Que el anhelo de felicidad está presente en cada ser humano es evidente, pero que los caminos para alcanzarla no son tan fáciles ni accesibles para todos es aún más evidente. Son tantas los factores que influyen en el estado anímico o psicológico que no es muy difícil que alguno de ellos se oponga al logro de esa felicidad.
 El contexto afectivo y las circunstancias sociales, económicas y culturales en las que naces; las relaciones familiares o escolares que marcan tus primeros pasos; los encuentros o desencuentros con las personas importantes de tu vida; los éxitos o fracasos escolares, o más tarde los laborales -no digamos los amorosos-; los accidentes o pérdidas con los que cada cual se encuentra en su recorrido vital; las carencias fundamentales en lo económico o en lo emocional, y otro sin fin de factores que podíamos enumerar hacen que la felicidad no sea algo permanente ni fácil ni para lo que nadie pueda prometer una fórmula mágica.

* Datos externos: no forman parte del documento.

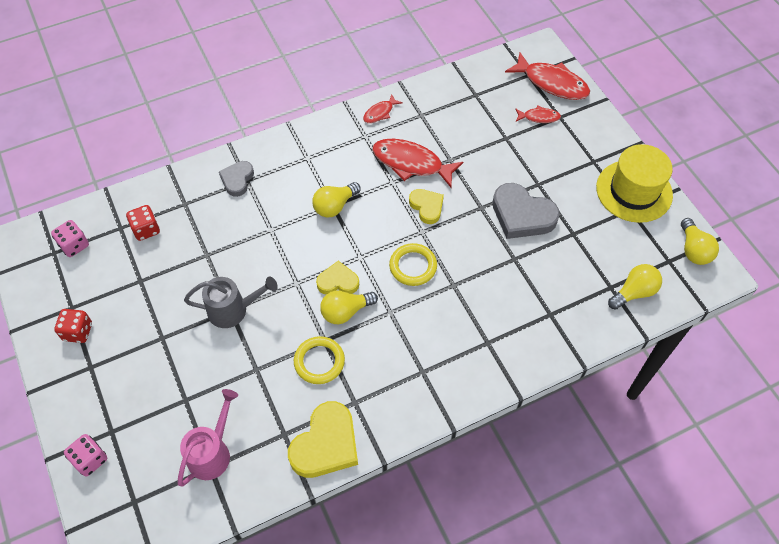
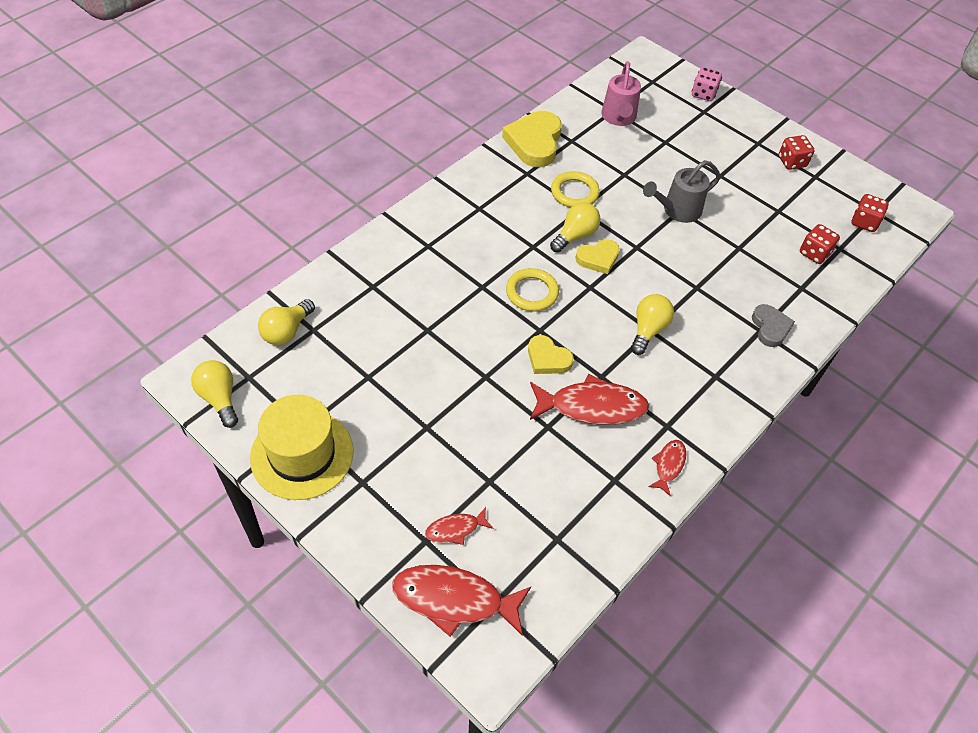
camera: 155 degrees right, 5 degrees down
(74, 245) = (864, 222): pink dice -> red dice
(522, 215) = (434, 381): grey heart -> none

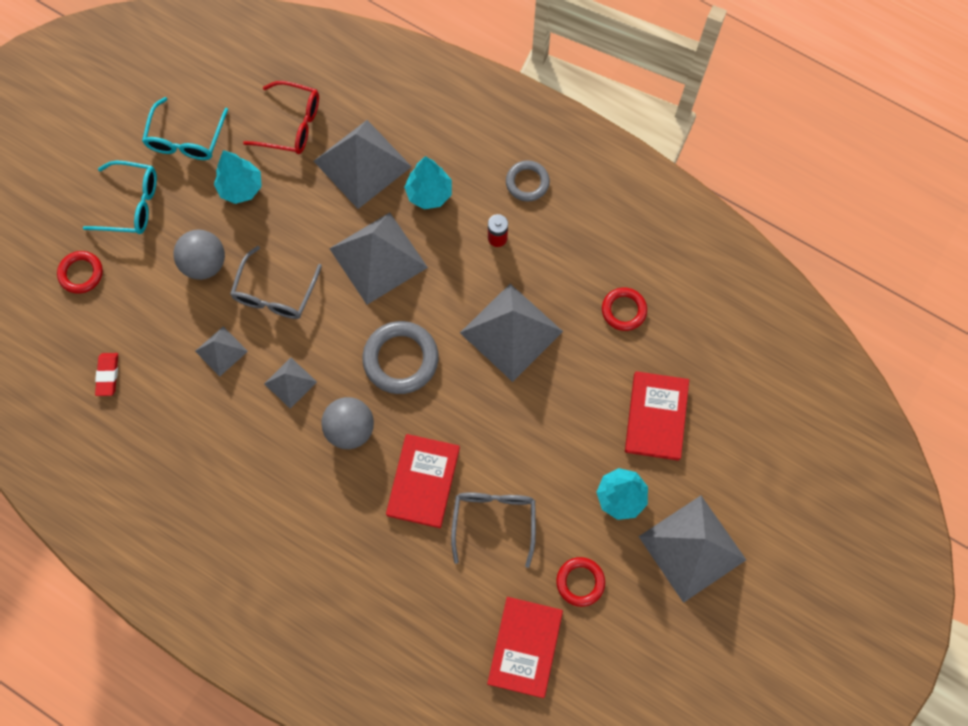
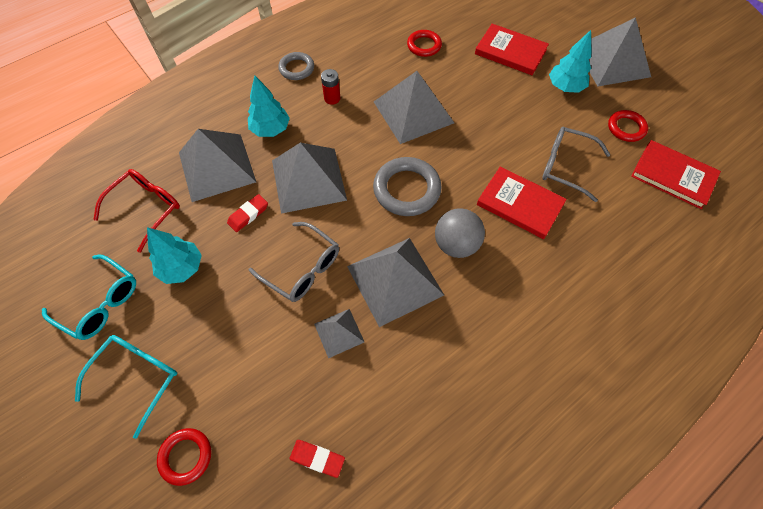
camera: 70 degrees left, 10 degrees down
(205, 263) = (241, 322): grey ball -> none
(290, 383) = (395, 280): grey pyramid -> grey pyramid, size x1.96
(317, 219) = (248, 215): none -> red eraser

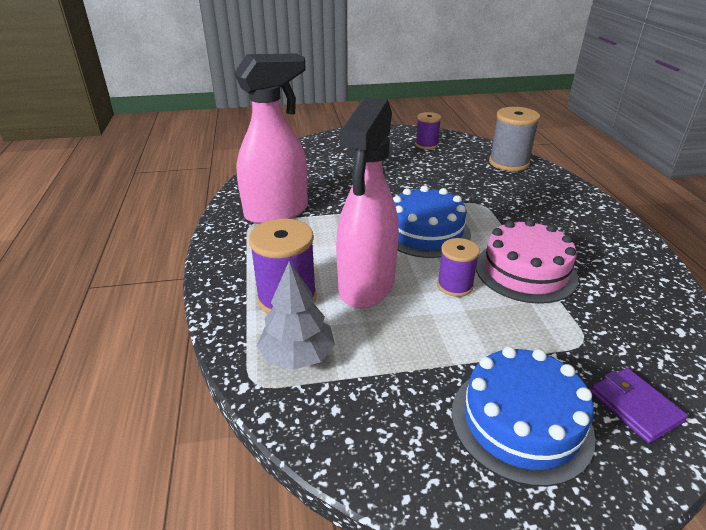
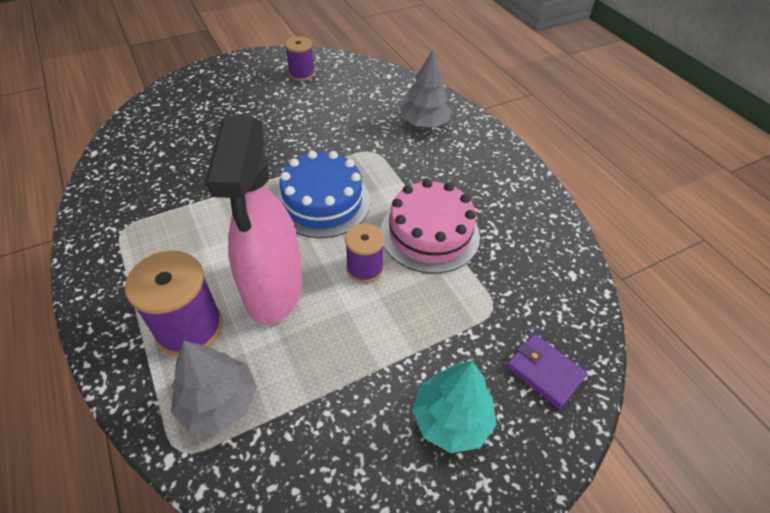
camera: 20 degrees left, 15 degrees up
(277, 212) = (149, 206): pink spray bottle -> none
(509, 163) = (392, 88): grey spool -> none
(521, 422) = (451, 419): blue cake -> turquoise tree
(535, 191) = (424, 123): none -> grey tree

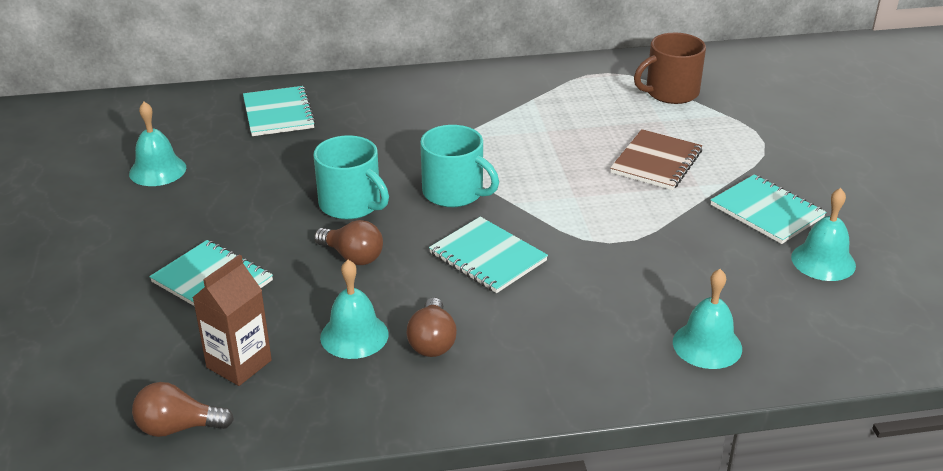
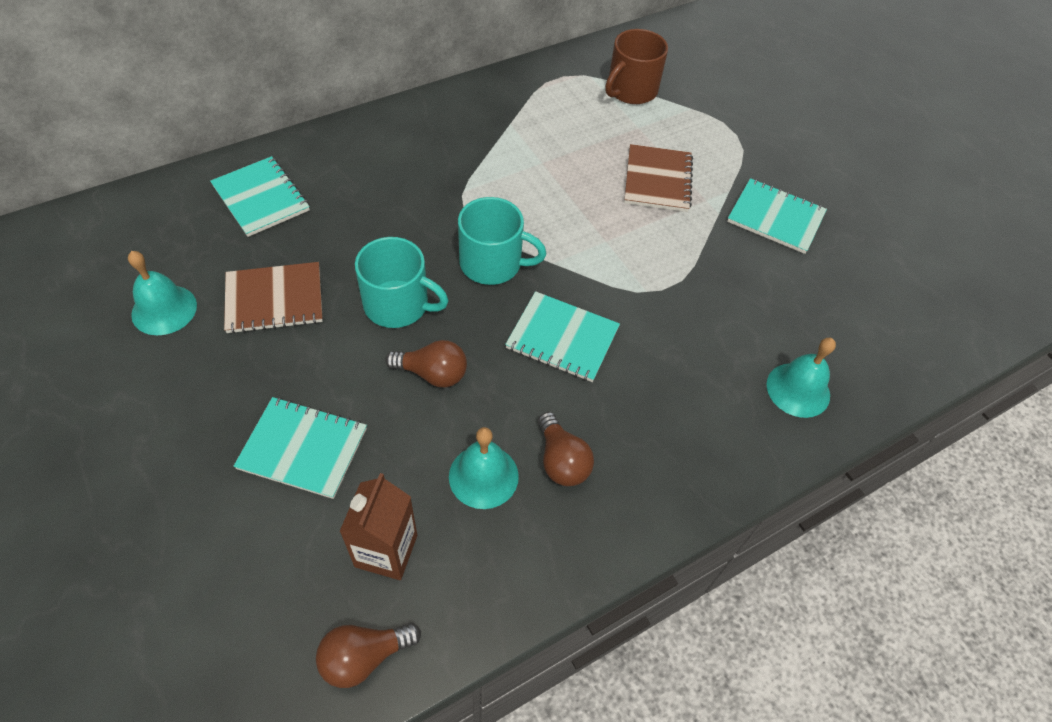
camera: 25 degrees left, 20 degrees up
(249, 181) = (274, 299): none -> brown notebook
(823, 261) = (845, 264): turquoise bell -> none

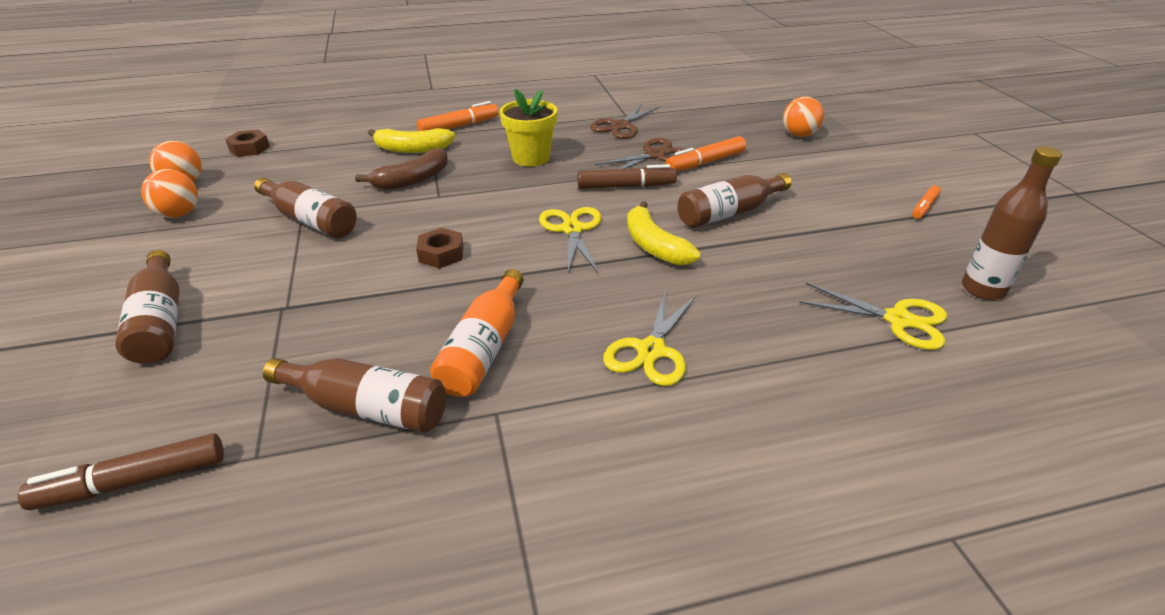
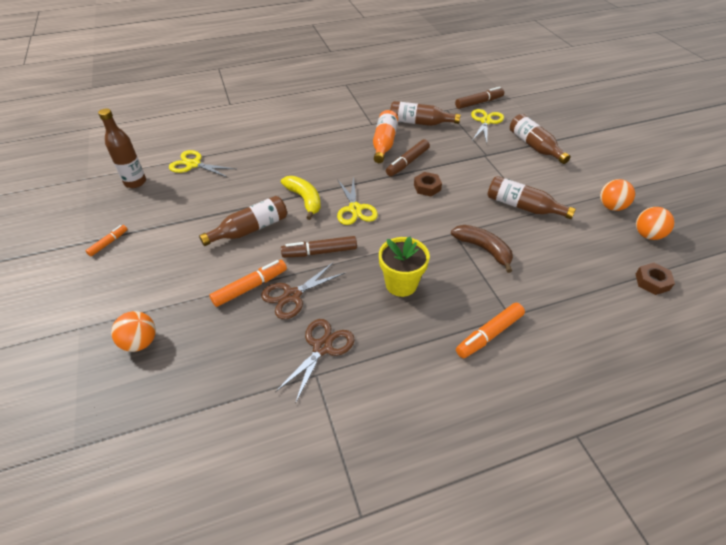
camera: 175 degrees right, 10 degrees up
(412, 149) = (510, 290): yellow banana -> none
(412, 180) = (483, 249): brown banana -> brown banana turned 90 degrees clockwise
(453, 300) = (407, 162): none -> brown marker
(651, 350) = (312, 146): yellow scissors -> yellow scissors (485, 121)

 Aunque a alguna persona le pueda servir las propuestas que diferentes autores proponen para ser felices (el aquí y ahora, ser positivo,...), habitualmente las propuestas que se realizan desde una posición de saber para ofrecérselas a cuantos no saben, se acaban convirtiendo en imperativos que no sólo no dan la felicidad sino que te hacen sentir siempre en inferioridad por no saber seguir las consignas que esos autores dan y que parecen tan fáciles.
 En un tratamiento psicológico también se busca que el sujeto deje de sufrir y sea feliz, pero el camino que se ofrece no son fórmulas magistrales, conocimientos infalibles ni nada de lo que el psicólogo se pueda considerar dueño. Lo que se ofrece es un trabajo que, al alcanzar el saber sobre la verdad que escribe con sus síntomas y liberar así el sufrimiento asociado a ellos, permite al sujeto elegir o construir sus propias fórmulas o propuestas de felicidad. Si hay algo apasionante es recorrer los espacios emocionales, la memoria  histórica y los lazos lógicos que han llevado a una persona a verse atrapada en cualquiera de los malestares psicológicos que todos conocemos. Recorrerlos y deshacer nudos, liberar deseos, abrir vías al amor para que, desde la elaboración personal, alcanzar una fórmula personal e intransferible de la felicidad.

 Como en un collage, dependerá de cómo se ordenen nuestros trozos de historia, nuestras faltas, nuestros encuentros, nuestros anhelos y nuestras potencialidades para que la figura que resulte tenga sentido y sea reconocible tanto para uno mismo como para los demás o sea algo que nos sume en el miedo o la angustia. El psicólogo ha de ayudar a que el sujeto reescriba su historia para evitar esa angustia.